In its recent decision in Air Tractor, Inc., the Government Accountability Office (GAO) held that the Department of Defense (DoD) may, at its own discretion, begin a project with agreements under its prototyping Other Transaction (OT) authority, and award later phases of the same project on a sole source basis under its experimental purchasing authority.
In the decision, GAO discussed distinctions between these avenues, and gave a broad reading to the DoD’s authority to award contracts for experimental work.
The past few years have seen a swell of interest in DoD’s ability to sidestep the Federal Acquisition Regulation (FAR) and use more flexible OT authority to enter into contracts. Thus far, the majority of this interest has centered on DoD’s OT authority to enter into prototype projects, now codified at 10 U.S.C. § 2371b.
One of the most powerful features of DoD’s prototype OT authority is that DoD may award a sole source follow-on production contract for a successful prototype. Congress included some limitations on this authority to award sole source follow-on production contracts at 10 U.S.C. § 2371b(f). For example, in its decision in Oracle America, Inc., GAO confirmed that DoD must comply with all notice and other specific preconditions at the prototyping stage in order to award a sole source follow-on production contract.
However, prototype OT authority is not DoD’s only authority to award sole source contracts.
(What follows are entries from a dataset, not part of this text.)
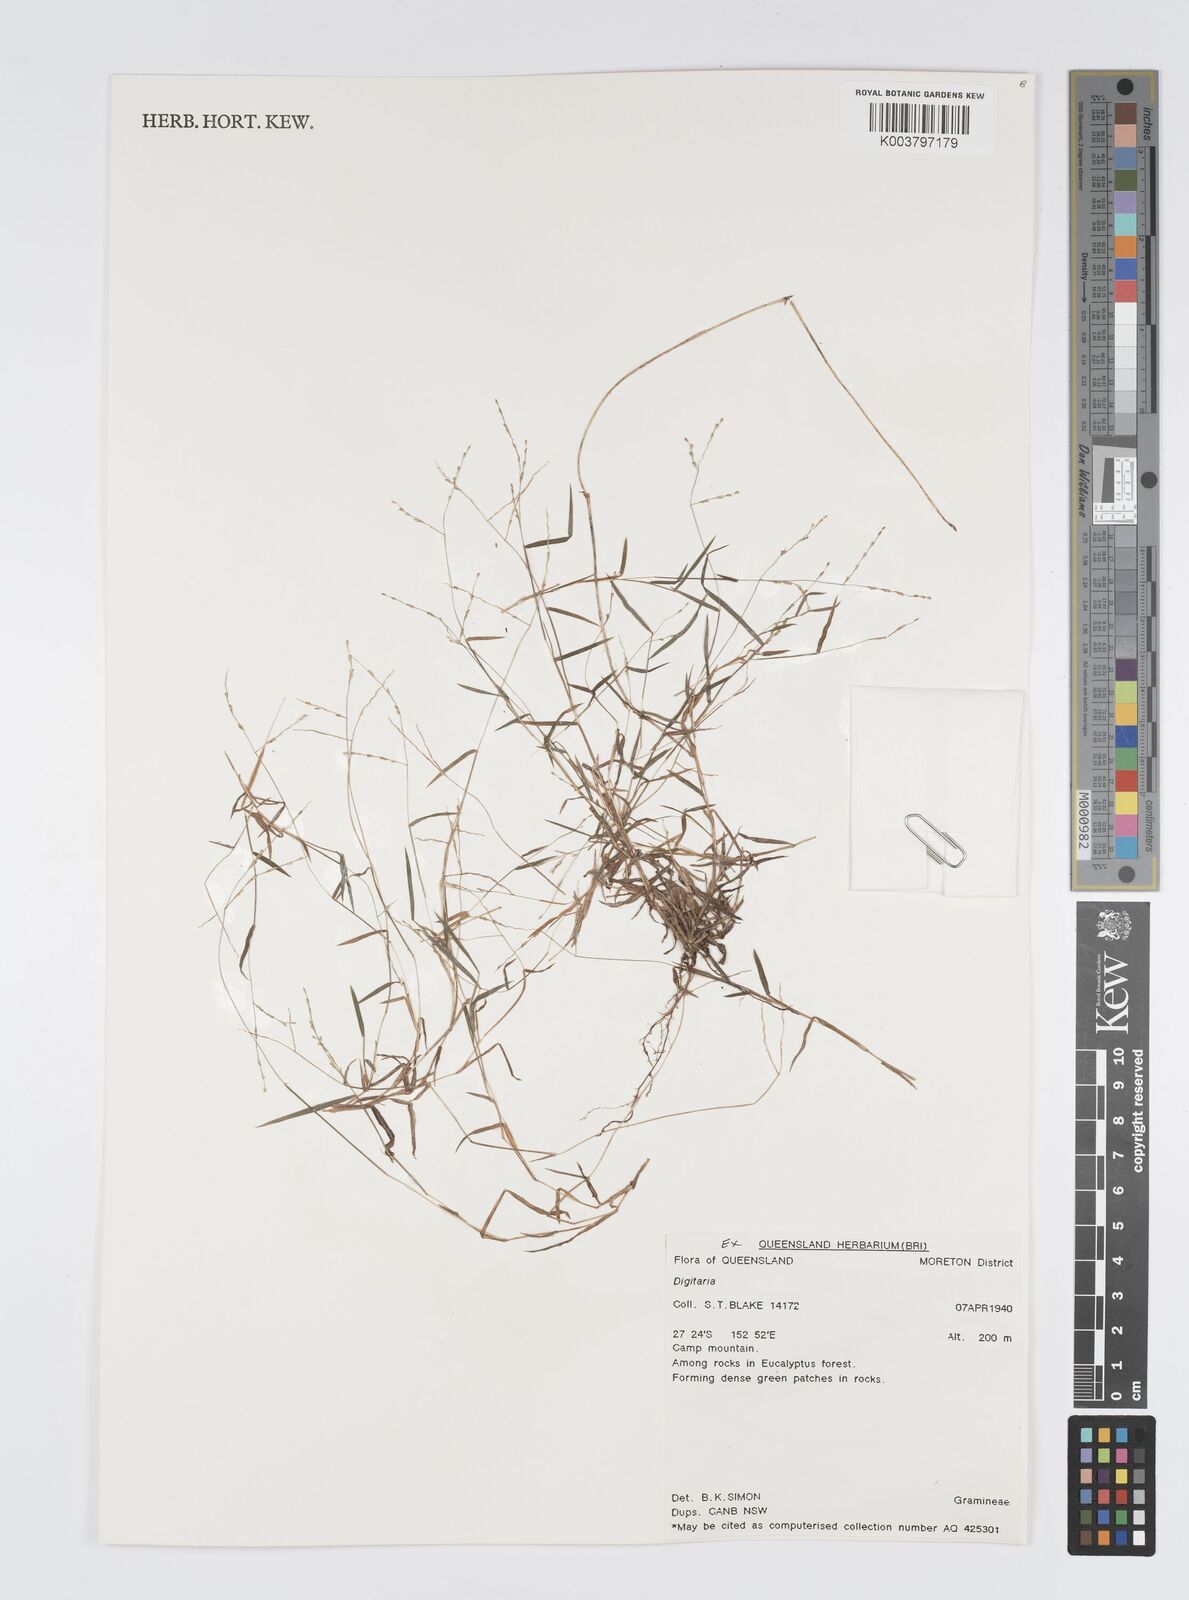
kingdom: Plantae
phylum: Tracheophyta
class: Liliopsida
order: Poales
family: Poaceae
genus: Digitaria
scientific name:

The Competition in Contracting Act (CICA) itself allows for sole source awards in certain circumstances. In DRS Sustainment Systems, GAO held that DoD need not comply with 10 U.S.C. § 2371b(f) to award a sole source production contract where DoD invokes one of CICA’s exceptions to separately justify the sole source award. In addition, under 10 U.S.C. § 2373, DoD has authority to make sole source purchases for items it “considers necessary for experimental or test purposes in the development of the best supplies that are needed for the national defense.”
In Air Tractor, GAO held that DoD properly relied on its “experimental purchasing” authority under 10 U.S.C. § 2373 to purchase a set of full production light attack aircraft for use in “experiments” to determine the best use of such planes in combat support. GAO found that this purchase was acceptable because it met the requirements of § 2373 alone, regardless of the Air Force’s initial use of its § 2371b prototype OT authority to compare various candidate aircraft. GAO confirmed that while it will exercise jurisdiction to ensure agency compliance with various statutory authorities to award non-procurement contracts, GAO will not impose requirements beyond those stated in the statutes. In upholding the Air Force’s acquisition strategy, the Air Tractor decision provides valuable insight as to the broad scope of § 2373 “experimental purchasing” authority.